Because the copy must hold no pictures, return the data below with all of its words intact.

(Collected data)
· · · · ·

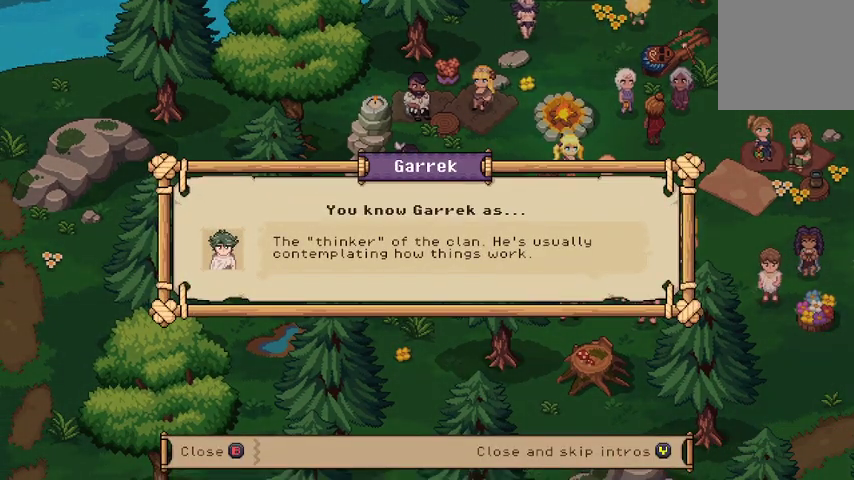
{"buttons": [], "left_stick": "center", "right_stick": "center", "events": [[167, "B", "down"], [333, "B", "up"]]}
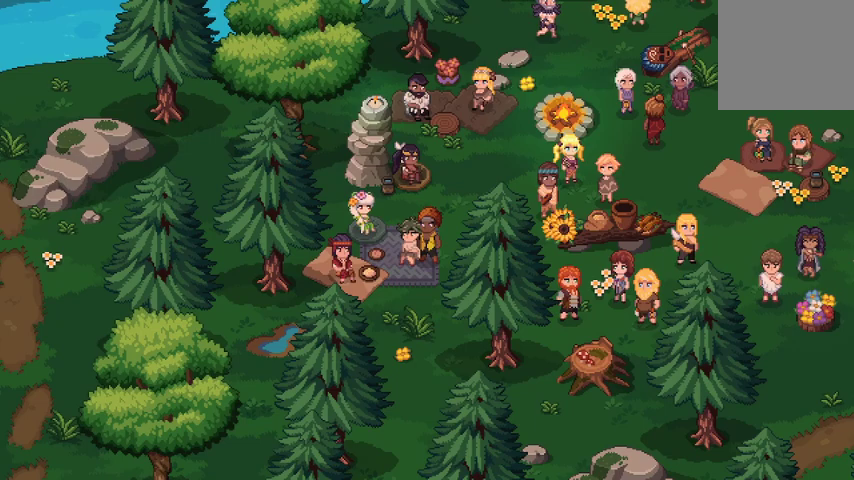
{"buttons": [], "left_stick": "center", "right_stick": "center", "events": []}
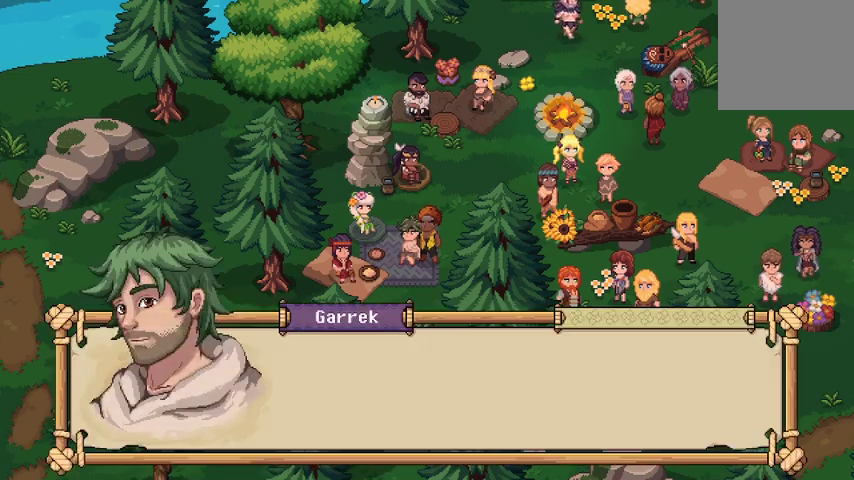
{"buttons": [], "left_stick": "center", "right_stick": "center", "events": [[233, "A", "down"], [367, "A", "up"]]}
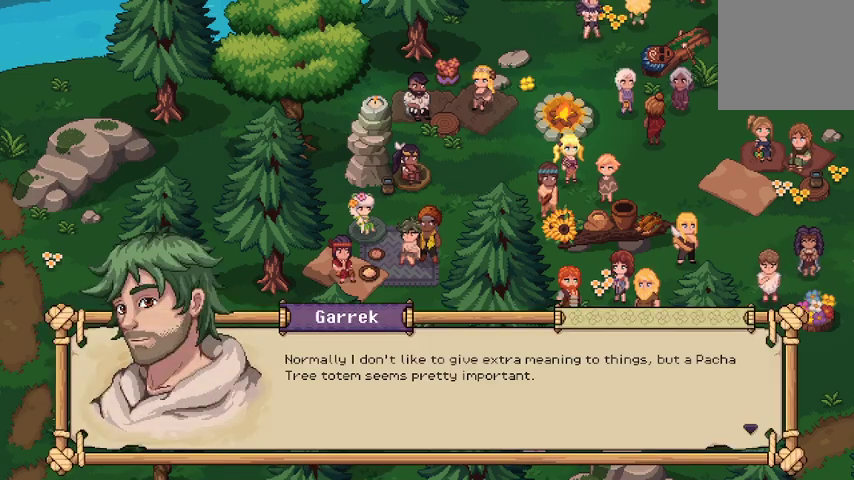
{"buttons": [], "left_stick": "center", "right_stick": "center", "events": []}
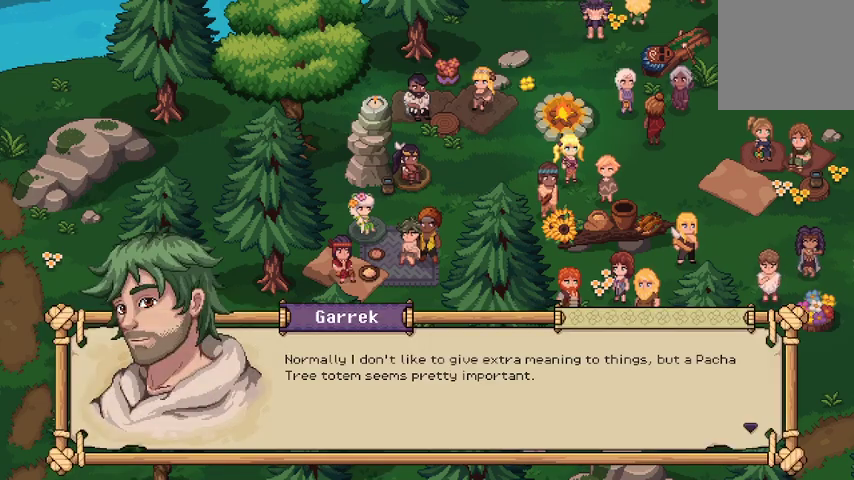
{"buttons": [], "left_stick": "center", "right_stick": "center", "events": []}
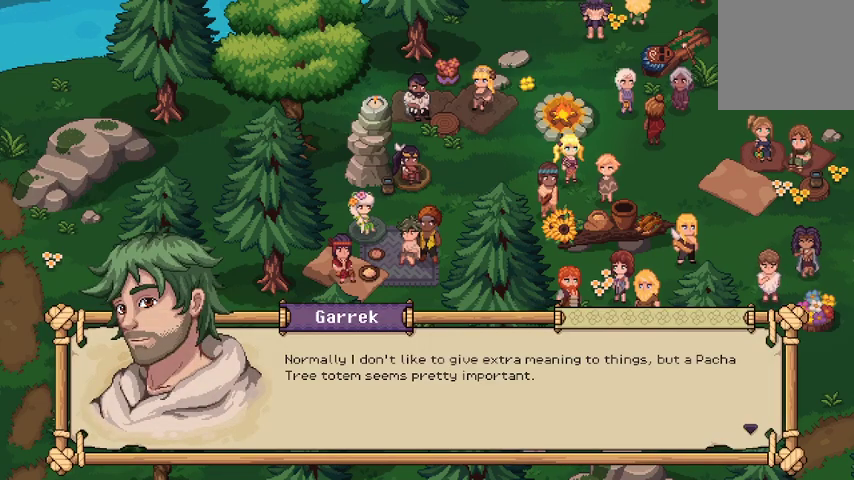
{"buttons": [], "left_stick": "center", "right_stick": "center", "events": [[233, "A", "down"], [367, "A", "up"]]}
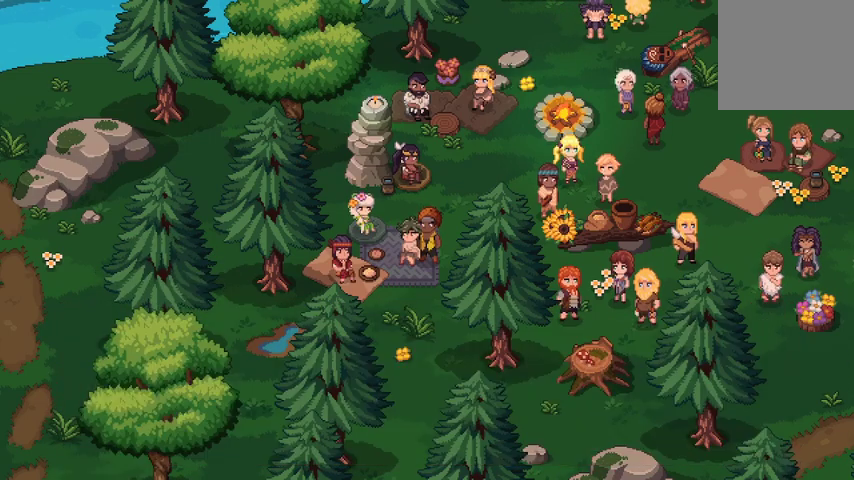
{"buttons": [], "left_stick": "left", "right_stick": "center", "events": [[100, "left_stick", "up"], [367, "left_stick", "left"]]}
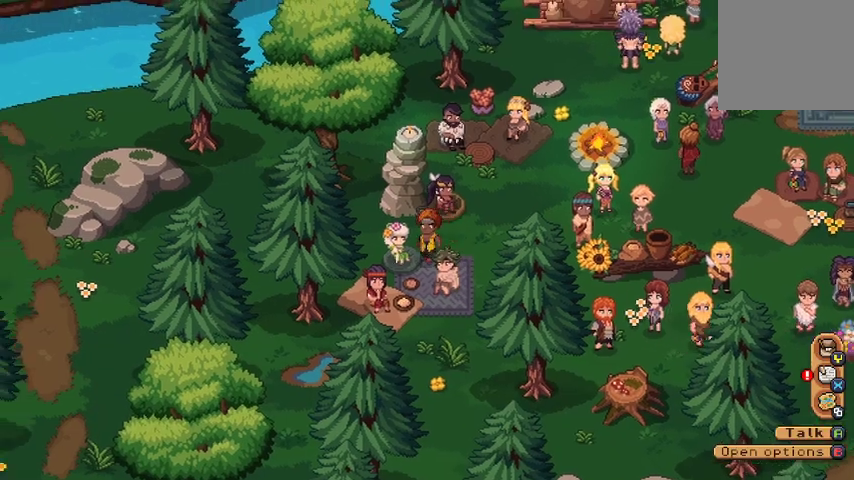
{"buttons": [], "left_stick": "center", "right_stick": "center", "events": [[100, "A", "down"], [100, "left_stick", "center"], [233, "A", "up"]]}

· · · · ·

**RESPONSE:**
{"buttons": [], "left_stick": "center", "right_stick": "center", "events": [[167, "B", "down"], [333, "B", "up"]]}
{"buttons": [], "left_stick": "center", "right_stick": "center", "events": []}
{"buttons": [], "left_stick": "center", "right_stick": "center", "events": [[233, "A", "down"], [367, "A", "up"]]}
{"buttons": [], "left_stick": "center", "right_stick": "center", "events": []}
{"buttons": [], "left_stick": "center", "right_stick": "center", "events": []}
{"buttons": [], "left_stick": "center", "right_stick": "center", "events": [[233, "A", "down"], [367, "A", "up"]]}
{"buttons": [], "left_stick": "left", "right_stick": "center", "events": [[100, "left_stick", "up"], [367, "left_stick", "left"]]}
{"buttons": [], "left_stick": "center", "right_stick": "center", "events": [[100, "A", "down"], [100, "left_stick", "center"], [233, "A", "up"]]}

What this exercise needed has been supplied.